BEGIN

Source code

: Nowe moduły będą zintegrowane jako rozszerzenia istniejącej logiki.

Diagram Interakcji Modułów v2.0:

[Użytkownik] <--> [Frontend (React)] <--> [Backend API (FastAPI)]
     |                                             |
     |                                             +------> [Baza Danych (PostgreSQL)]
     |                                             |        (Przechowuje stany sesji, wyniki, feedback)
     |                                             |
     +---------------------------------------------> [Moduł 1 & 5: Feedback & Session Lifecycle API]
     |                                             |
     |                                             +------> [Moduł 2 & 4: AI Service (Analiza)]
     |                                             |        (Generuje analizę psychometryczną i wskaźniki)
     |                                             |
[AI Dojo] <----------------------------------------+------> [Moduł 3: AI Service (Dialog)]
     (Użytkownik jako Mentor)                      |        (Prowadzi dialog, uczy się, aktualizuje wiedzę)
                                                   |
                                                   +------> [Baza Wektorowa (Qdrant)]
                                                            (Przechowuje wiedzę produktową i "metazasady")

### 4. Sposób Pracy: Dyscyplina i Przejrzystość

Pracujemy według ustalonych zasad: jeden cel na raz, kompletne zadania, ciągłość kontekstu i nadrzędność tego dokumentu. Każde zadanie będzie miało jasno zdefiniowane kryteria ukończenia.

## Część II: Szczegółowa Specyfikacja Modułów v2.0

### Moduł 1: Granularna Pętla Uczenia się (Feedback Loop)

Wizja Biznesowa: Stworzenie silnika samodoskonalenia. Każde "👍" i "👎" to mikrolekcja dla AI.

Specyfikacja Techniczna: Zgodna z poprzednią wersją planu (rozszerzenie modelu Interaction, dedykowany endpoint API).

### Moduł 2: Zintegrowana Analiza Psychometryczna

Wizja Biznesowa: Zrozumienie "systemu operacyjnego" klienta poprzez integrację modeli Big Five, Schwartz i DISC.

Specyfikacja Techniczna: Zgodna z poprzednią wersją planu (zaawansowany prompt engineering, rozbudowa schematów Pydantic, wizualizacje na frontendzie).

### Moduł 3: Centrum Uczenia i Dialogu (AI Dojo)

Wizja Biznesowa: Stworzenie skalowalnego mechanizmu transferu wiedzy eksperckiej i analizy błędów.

END

INSTRUCTIONS TO FOLLOW ▸ From the material above, pull out every line that contains the string "Uczenia", matching case exactly.

SOLUTION FOR THIS PROBLEM ▸
### Moduł 1: Granularna Pętla Uczenia się (Feedback Loop)
### Moduł 3: Centrum Uczenia i Dialogu (AI Dojo)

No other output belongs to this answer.